Firstly you need to transform the flattened array into a nested array. Then you'll be able to recursively loop over it to create the structure you need.
Here's the solution for building a flattened array from your original structure. I dropped the type
for simplicity, you'll need to maintain this as well in your application so you can later choose whether to use ol
or ul
.
interface FlatItem {
depth: number
text: string
}
interface Item {
text: string
children: Item[]
}
function unflatten(flatItems: FlatItem[]): Item {
const root: Item = { text: 'root', children: [] }
const stack: Item[] = []
const firstChildOfRoot = {
text: flatItems[0].text,
children: [],
}
root.children.push(firstChildOfRoot)
stack.push(root)
stack.push(firstChildOfRoot)
for (let i = 1; i < flatItems.length; i++) {
const flatItem = flatItems[i]
const depthDiff = flatItem.depth - (stack.length - 1)
if (depthDiff <= 0) {
removeFromEnd(stack, -depthDiff + 1)
}
const stackTop = stack[stack.length - 1]
const newEl = {
text: flatItem.text,
children: [],
}
stackTop.children.push(newEl)
stack.push(newEl)
}
return root
}
function removeFromEnd<T>(array: T[], count: number) {
array.splice(array.length - count, count)
}
The idea is to maintain the stack of recently pushed elements. When going one level deeper, we add to the stack. When going n
levels, we pop n
items out of the stack firstly, before adding a child to the current top of the stack. There's also some “plus/minus one” correction here because your depths are starting at 1
instead of 0
. Also, there's an additional wrapper element called root
, which you do not have to print later, but serves as the umbrella element holding together all your depth: 1
elements (basically, a fictional depth: 0
which you assume exists, it's the root of the forest).
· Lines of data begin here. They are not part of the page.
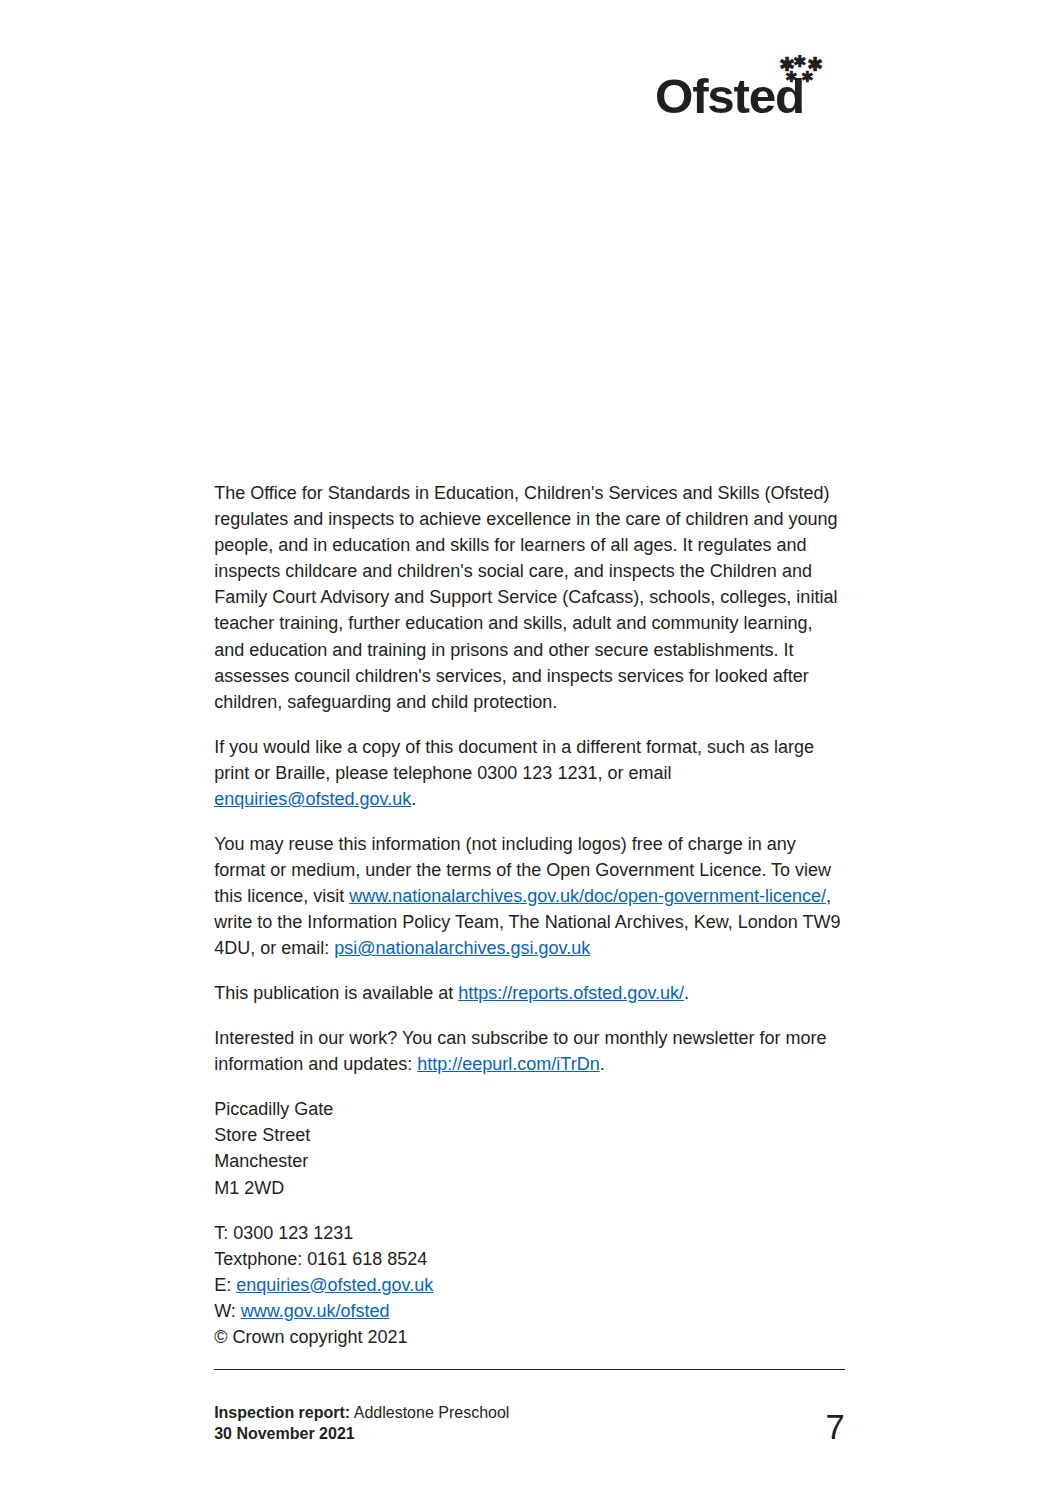The Office for Standards in Education, Children's Services and Skills (Ofsted) regulates and inspects to achieve excellence in the care of children and young people, and in education and skills for learners of all ages. It regulates and inspects childcare and children's social care, and inspects the Children and Family Court Advisory and Support Service (Cafcass), schools, colleges, initial teacher training, further education and skills, adult and community learning, and education and training in prisons and other secure establishments. It assesses council children's services, and inspects services for looked after children, safeguarding and child protection.
If you would like a copy of this document in a different format, such as large print or Braille, please telephone 0300 123 1231, or email enquiries@ofsted.gov.uk.
You may reuse this information (not including logos) free of charge in any format or medium, under the terms of the Open Government Licence. To view this licence, visit www.nationalarchives.gov.uk/doc/open-government-licence/, write to the Information Policy Team, The National Archives, Kew, London TW9 4DU, or email: psi@nationalarchives.gsi.gov.uk
This publication is available at https://reports.ofsted.gov.uk/.
Interested in our work? You can subscribe to our monthly newsletter for more information and updates: http://eepurl.com/iTrDn.
Piccadilly Gate
Store Street
Manchester
M1 2WD
T: 0300 123 1231
Textphone: 0161 618 8524
E: enquiries@ofsted.gov.uk
W: www.gov.uk/ofsted
© Crown copyright 2021
Inspection report: Addlestone Preschool
30 November 2021
7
I've implemented the above on StackBlitz in pure TypeScript (just the algorithm, no Angular), and added a dummy "rendering" methods which prints a string.
const flatItems: FlatItem[] = [
{ text: 'A', depth: 1 },
{ text: 'B', depth: 1 },
{ text: 'C', depth: 2 },
{ text: 'D', depth: 2 },
{ text: 'E', depth: 3 },
{ text: 'F', depth: 2 },
{ text: 'G', depth: 2 },
{ text: 'H', depth: 3 },
{ text: 'I', depth: 4 },
{ text: 'J', depth: 4 },
{ text: 'K', depth: 4 },
{ text: 'L', depth: 2 },
{ text: 'M', depth: 1 },
{ text: 'N', depth: 2 },
{ text: 'O', depth: 3 },
{ text: 'P', depth: 1 },
{ text: 'Q', depth: 2 },
{ text: 'R', depth: 3 },
{ text: 'S', depth: 4 },
{ text: 'T', depth: 4 },
{ text: 'U', depth: 4 },
{ text: 'V', depth: 3 },
{ text: 'W', depth: 3 },
]
-A
-B
---C
---D
-----E
---F
---G
-----H
-------I
-------J
-------K
---L
-M
---N
-----O
-P
---Q
-----R
-------S
-------T
-------U
-----V
-----W
Now to create DOM elements from these, you'll need to create a recursive component which calls itself on and on, unless there are no children in the element (which is how you break out of the recursion).
Note that your example markup is incorrect. You cannot nest ol
directly into ol
. You need to have a li
element, with its own text, and then add the next ol
inside. See Proper way to make HTML nested list? for more details on how to correctly mark up nested lists.
This is untested, but it should go along the following lines. The component's selector is tree-view
, but you can obviously change this to whatever you need. The component class implements the interface of Item
from the code above.
<li>{{ text }}</li>
<ol *ngIf="children.length > 0">
<tree-view
*ngFor="let child of children"
[children]="child.children"
[text]="child.text"
></tree-view>
</ol>
You'll also need additional *ngIf
to switch between printing ol
or ul
depending on the type which I've left out, but this is a trivial task.